Exercise requirements: Please give every entry again, exactly as it reads.

== Segment start ==

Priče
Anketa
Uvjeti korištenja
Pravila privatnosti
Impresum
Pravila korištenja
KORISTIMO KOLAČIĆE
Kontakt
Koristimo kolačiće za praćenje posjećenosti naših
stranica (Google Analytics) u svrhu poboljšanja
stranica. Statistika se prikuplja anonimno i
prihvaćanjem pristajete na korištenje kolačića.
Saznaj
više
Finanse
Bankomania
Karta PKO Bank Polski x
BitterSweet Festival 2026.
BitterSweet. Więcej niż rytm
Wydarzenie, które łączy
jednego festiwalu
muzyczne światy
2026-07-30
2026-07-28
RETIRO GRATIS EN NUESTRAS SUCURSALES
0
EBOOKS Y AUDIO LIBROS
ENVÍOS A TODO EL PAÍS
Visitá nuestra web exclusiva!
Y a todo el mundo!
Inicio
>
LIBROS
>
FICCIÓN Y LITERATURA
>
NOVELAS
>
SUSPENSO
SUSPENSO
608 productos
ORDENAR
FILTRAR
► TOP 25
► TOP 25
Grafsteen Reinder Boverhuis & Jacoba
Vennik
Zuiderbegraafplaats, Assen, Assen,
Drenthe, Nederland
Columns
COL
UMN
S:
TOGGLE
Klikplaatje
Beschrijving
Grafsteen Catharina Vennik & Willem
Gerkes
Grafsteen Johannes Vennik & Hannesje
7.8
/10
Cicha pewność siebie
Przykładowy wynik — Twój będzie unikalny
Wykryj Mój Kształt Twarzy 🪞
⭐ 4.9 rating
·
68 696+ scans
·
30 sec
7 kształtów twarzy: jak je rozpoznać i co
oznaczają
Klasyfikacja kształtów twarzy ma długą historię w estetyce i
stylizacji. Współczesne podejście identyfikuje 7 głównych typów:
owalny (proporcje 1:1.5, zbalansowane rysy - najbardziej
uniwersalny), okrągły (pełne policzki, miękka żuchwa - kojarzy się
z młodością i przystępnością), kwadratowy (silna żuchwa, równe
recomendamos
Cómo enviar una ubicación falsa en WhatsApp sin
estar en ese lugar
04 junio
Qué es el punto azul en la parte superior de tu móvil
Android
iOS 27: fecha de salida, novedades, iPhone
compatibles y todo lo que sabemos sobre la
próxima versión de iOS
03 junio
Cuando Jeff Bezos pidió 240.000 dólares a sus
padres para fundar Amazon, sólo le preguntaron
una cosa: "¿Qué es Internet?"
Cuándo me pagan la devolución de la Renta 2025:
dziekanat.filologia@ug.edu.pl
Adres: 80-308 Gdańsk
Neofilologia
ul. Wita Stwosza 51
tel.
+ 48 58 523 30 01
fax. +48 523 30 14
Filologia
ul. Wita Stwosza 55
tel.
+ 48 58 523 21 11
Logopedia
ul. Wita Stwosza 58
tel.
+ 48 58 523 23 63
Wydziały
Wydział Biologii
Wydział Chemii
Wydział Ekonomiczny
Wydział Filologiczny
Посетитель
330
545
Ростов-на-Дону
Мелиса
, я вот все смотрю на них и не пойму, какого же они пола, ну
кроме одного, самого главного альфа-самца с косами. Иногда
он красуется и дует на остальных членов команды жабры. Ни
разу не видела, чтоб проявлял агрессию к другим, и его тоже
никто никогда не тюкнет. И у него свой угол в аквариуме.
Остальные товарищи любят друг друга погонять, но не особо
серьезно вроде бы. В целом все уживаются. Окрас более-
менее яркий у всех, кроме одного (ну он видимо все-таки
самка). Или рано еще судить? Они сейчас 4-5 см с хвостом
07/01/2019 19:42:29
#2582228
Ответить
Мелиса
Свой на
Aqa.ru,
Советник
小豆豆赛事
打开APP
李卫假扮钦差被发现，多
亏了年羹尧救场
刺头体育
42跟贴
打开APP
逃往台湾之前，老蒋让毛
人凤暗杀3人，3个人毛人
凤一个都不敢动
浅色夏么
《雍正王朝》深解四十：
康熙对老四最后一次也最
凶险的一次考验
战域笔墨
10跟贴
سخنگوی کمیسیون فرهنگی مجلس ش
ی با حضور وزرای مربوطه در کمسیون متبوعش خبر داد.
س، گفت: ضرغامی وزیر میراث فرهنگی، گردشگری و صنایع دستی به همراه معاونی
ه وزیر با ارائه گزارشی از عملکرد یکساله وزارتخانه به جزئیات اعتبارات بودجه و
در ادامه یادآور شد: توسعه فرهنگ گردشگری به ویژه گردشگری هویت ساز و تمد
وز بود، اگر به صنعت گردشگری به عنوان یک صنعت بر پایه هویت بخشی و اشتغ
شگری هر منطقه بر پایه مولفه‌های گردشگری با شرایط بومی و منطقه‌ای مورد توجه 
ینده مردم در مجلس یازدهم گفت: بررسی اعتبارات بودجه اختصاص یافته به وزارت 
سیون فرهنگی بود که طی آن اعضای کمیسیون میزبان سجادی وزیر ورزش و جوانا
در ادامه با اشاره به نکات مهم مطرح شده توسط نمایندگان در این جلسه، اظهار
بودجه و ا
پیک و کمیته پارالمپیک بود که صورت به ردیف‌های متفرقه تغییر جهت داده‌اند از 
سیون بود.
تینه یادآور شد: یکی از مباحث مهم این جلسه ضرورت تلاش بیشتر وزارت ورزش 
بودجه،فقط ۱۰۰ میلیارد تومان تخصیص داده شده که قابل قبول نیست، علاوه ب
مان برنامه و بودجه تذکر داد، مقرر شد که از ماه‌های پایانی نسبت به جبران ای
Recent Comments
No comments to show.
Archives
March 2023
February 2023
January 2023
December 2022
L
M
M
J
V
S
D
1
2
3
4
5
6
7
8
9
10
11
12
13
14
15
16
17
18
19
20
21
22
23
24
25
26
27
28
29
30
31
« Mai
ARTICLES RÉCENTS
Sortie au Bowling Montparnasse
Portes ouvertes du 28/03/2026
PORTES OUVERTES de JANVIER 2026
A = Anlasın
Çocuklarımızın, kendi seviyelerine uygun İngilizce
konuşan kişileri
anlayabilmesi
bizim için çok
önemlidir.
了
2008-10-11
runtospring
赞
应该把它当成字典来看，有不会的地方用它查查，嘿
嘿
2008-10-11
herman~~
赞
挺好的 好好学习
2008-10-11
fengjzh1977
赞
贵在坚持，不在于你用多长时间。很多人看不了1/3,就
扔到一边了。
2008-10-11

== Segment end ==

Answer space:
Priče
Anketa
Uvjeti korištenja
Pravila privatnosti
Impresum
Pravila korištenja
KORISTIMO KOLAČIĆE
Kontakt
Koristimo kolačiće za praćenje posjećenosti naših
stranica (Google Analytics) u svrhu poboljšanja
stranica. Statistika se prikuplja anonimno i
prihvaćanjem pristajete na korištenje kolačića.
Saznaj
više
Finanse
Bankomania
Karta PKO Bank Polski x
BitterSweet Festival 2026.
BitterSweet. Więcej niż rytm
Wydarzenie, które łączy
jednego festiwalu
muzyczne światy
2026-07-30
2026-07-28
RETIRO GRATIS EN NUESTRAS SUCURSALES
0
EBOOKS Y AUDIO LIBROS
ENVÍOS A TODO EL PAÍS
Visitá nuestra web exclusiva!
Y a todo el mundo!
Inicio
>
LIBROS
>
FICCIÓN Y LITERATURA
>
NOVELAS
>
SUSPENSO
SUSPENSO
608 productos
ORDENAR
FILTRAR
► TOP 25
► TOP 25
Grafsteen Reinder Boverhuis & Jacoba
Vennik
Zuiderbegraafplaats, Assen, Assen,
Drenthe, Nederland
Columns
COL
UMN
S:
TOGGLE
Klikplaatje
Beschrijving
Grafsteen Catharina Vennik & Willem
Gerkes
Grafsteen Johannes Vennik & Hannesje
7.8
/10
Cicha pewność siebie
Przykładowy wynik — Twój będzie unikalny
Wykryj Mój Kształt Twarzy 🪞
⭐ 4.9 rating
·
68 696+ scans
·
30 sec
7 kształtów twarzy: jak je rozpoznać i co
oznaczają
Klasyfikacja kształtów twarzy ma długą historię w estetyce i
stylizacji. Współczesne podejście identyfikuje 7 głównych typów:
owalny (proporcje 1:1.5, zbalansowane rysy - najbardziej
uniwersalny), okrągły (pełne policzki, miękka żuchwa - kojarzy się
z młodością i przystępnością), kwadratowy (silna żuchwa, równe
recomendamos
Cómo enviar una ubicación falsa en WhatsApp sin
estar en ese lugar
04 junio
Qué es el punto azul en la parte superior de tu móvil
Android
iOS 27: fecha de salida, novedades, iPhone
compatibles y todo lo que sabemos sobre la
próxima versión de iOS
03 junio
Cuando Jeff Bezos pidió 240.000 dólares a sus
padres para fundar Amazon, sólo le preguntaron
una cosa: "¿Qué es Internet?"
Cuándo me pagan la devolución de la Renta 2025:
dziekanat.filologia@ug.edu.pl
Adres: 80-308 Gdańsk
Neofilologia
ul. Wita Stwosza 51
tel.
+ 48 58 523 30 01
fax. +48 523 30 14
Filologia
ul. Wita Stwosza 55
tel.
+ 48 58 523 21 11
Logopedia
ul. Wita Stwosza 58
tel.
+ 48 58 523 23 63
Wydziały
Wydział Biologii
Wydział Chemii
Wydział Ekonomiczny
Wydział Filologiczny
Посетитель
330
545
Ростов-на-Дону
Мелиса
, я вот все смотрю на них и не пойму, какого же они пола, ну
кроме одного, самого главного альфа-самца с косами. Иногда
он красуется и дует на остальных членов команды жабры. Ни
разу не видела, чтоб проявлял агрессию к другим, и его тоже
никто никогда не тюкнет. И у него свой угол в аквариуме.
Остальные товарищи любят друг друга погонять, но не особо
серьезно вроде бы. В целом все уживаются. Окрас более-
менее яркий у всех, кроме одного (ну он видимо все-таки
самка). Или рано еще судить? Они сейчас 4-5 см с хвостом
07/01/2019 19:42:29
#2582228
Ответить
Мелиса
Свой на
Aqa.ru,
Советник
小豆豆赛事
打开APP
李卫假扮钦差被发现，多
亏了年羹尧救场
刺头体育
42跟贴
打开APP
逃往台湾之前，老蒋让毛
人凤暗杀3人，3个人毛人
凤一个都不敢动
浅色夏么
《雍正王朝》深解四十：
康熙对老四最后一次也最
凶险的一次考验
战域笔墨
10跟贴
سخنگوی کمیسیون فرهنگی مجلس ش
ی با حضور وزرای مربوطه در کمسیون متبوعش خبر داد.
س، گفت: ضرغامی وزیر میراث فرهنگی، گردشگری و صنایع دستی به همراه معاونی
ه وزیر با ارائه گزارشی از عملکرد یکساله وزارتخانه به جزئیات اعتبارات بودجه و
در ادامه یادآور شد: توسعه فرهنگ گردشگری به ویژه گردشگری هویت ساز و تمد
وز بود، اگر به صنعت گردشگری به عنوان یک صنعت بر پایه هویت بخشی و اشتغ
شگری هر منطقه بر پایه مولفه‌های گردشگری با شرایط بومی و منطقه‌ای مورد توجه 
ینده مردم در مجلس یازدهم گفت: بررسی اعتبارات بودجه اختصاص یافته به وزارت 
سیون فرهنگی بود که طی آن اعضای کمیسیون میزبان سجادی وزیر ورزش و جوانا
در ادامه با اشاره به نکات مهم مطرح شده توسط نمایندگان در این جلسه، اظهار
بودجه و ا
پیک و کمیته پارالمپیک بود که صورت به ردیف‌های متفرقه تغییر جهت داده‌اند از 
سیون بود.
تینه یادآور شد: یکی از مباحث مهم این جلسه ضرورت تلاش بیشتر وزارت ورزش 
بودجه،فقط ۱۰۰ میلیارد تومان تخصیص داده شده که قابل قبول نیست، علاوه ب
مان برنامه و بودجه تذکر داد، مقرر شد که از ماه‌های پایانی نسبت به جبران ای
Recent Comments
No comments to show.
Archives
March 2023
February 2023
January 2023
December 2022
L
M
M
J
V
S
D
1
2
3
4
5
6
7
8
9
10
11
12
13
14
15
16
17
18
19
20
21
22
23
24
25
26
27
28
29
30
31
« Mai
ARTICLES RÉCENTS
Sortie au Bowling Montparnasse
Portes ouvertes du 28/03/2026
PORTES OUVERTES de JANVIER 2026
A = Anlasın
Çocuklarımızın, kendi seviyelerine uygun İngilizce
konuşan kişileri
anlayabilmesi
bizim için çok
önemlidir.
了
2008-10-11
runtospring
赞
应该把它当成字典来看，有不会的地方用它查查，嘿
嘿
2008-10-11
herman~~
赞
挺好的 好好学习
2008-10-11
fengjzh1977
赞
贵在坚持，不在于你用多长时间。很多人看不了1/3,就
扔到一边了。
2008-10-11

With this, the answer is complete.